Kabid Humas Polda Kalbar, Kombes Pol Bambang Suharyono membenarkan bahwa perkara tersebut kini sedang ditangani penyidik Ditres PPA-PPO.

“Informasi dari Dir PPA, perkara masih dalam proses penyelidikan,” ujar Bambang saat dikonfirmasi, Selasa (19/5/2026).

Seiring berjalannya proses hukum, pihak keluarga korban juga mulai memenuhi sejumlah tahapan pemeriksaan yang dilakukan penyidik.
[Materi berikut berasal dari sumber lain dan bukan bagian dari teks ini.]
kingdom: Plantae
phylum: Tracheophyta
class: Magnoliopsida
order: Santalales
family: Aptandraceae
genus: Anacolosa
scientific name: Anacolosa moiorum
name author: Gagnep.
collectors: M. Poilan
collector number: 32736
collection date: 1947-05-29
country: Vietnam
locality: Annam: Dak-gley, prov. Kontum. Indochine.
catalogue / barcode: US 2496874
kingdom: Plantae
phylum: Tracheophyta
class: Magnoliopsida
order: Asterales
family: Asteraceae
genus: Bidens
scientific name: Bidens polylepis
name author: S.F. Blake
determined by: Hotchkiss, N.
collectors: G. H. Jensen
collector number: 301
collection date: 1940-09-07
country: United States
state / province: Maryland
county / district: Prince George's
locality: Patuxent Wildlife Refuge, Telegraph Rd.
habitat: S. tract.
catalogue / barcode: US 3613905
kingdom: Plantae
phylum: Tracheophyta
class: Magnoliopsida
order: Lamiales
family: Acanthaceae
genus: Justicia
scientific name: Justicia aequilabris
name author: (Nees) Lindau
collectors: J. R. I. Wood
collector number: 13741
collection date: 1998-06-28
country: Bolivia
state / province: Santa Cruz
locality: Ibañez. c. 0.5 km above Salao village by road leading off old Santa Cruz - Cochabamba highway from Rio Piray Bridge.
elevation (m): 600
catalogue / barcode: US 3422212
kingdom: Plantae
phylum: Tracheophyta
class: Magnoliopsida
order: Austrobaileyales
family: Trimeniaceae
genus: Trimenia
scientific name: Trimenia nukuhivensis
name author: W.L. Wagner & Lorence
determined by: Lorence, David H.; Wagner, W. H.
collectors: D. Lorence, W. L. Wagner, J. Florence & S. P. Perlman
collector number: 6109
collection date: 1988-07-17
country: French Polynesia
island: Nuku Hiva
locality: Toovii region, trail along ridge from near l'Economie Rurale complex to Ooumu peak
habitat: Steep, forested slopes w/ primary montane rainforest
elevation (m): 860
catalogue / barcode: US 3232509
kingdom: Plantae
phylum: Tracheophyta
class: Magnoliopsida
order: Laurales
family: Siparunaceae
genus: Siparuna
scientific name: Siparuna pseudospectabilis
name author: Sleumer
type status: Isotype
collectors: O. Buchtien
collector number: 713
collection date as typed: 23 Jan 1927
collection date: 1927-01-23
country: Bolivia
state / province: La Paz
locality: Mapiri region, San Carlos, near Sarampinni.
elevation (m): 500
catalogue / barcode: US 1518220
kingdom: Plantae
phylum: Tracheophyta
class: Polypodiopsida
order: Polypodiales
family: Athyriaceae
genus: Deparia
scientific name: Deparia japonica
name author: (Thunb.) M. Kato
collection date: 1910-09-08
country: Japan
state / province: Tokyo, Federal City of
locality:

AD, yang merupakan saudara salah satu korban, mengatakan dirinya bersama keluarga telah mendatangi Polda Kalbar untuk memberikan keterangan tambahan.

“Tadi kami ke Polda sekitar pukul 14.30 WIB untuk memenuhi panggilan dalam proses penyelidikan,” kata AD, Senin (18/5/2026).

Menurutnya, penyidik berupaya mengumpulkan berbagai alat bukti dan keterangan saksi guna memperkuat proses penyelidikan terhadap kasus yang dilaporkan.

“Polisi tadi juga berusaha mengumpulkan banyak bukti dan saksi dari proses interogasi yang dilakukan kepada adik saya sendiri,” tuturnya.

Tidak hanya pemeriksaan saksi, korban juga telah menjalani proses visum yang dikawal langsung oleh aparat kepolisian.

“Tadi juga sudah dilakukan visum sekitar pukul 16.00 WIB dan selesai sekitar pukul 17.00 WIB. Hasil visumnya baru bisa diambil besok,” tambahnya.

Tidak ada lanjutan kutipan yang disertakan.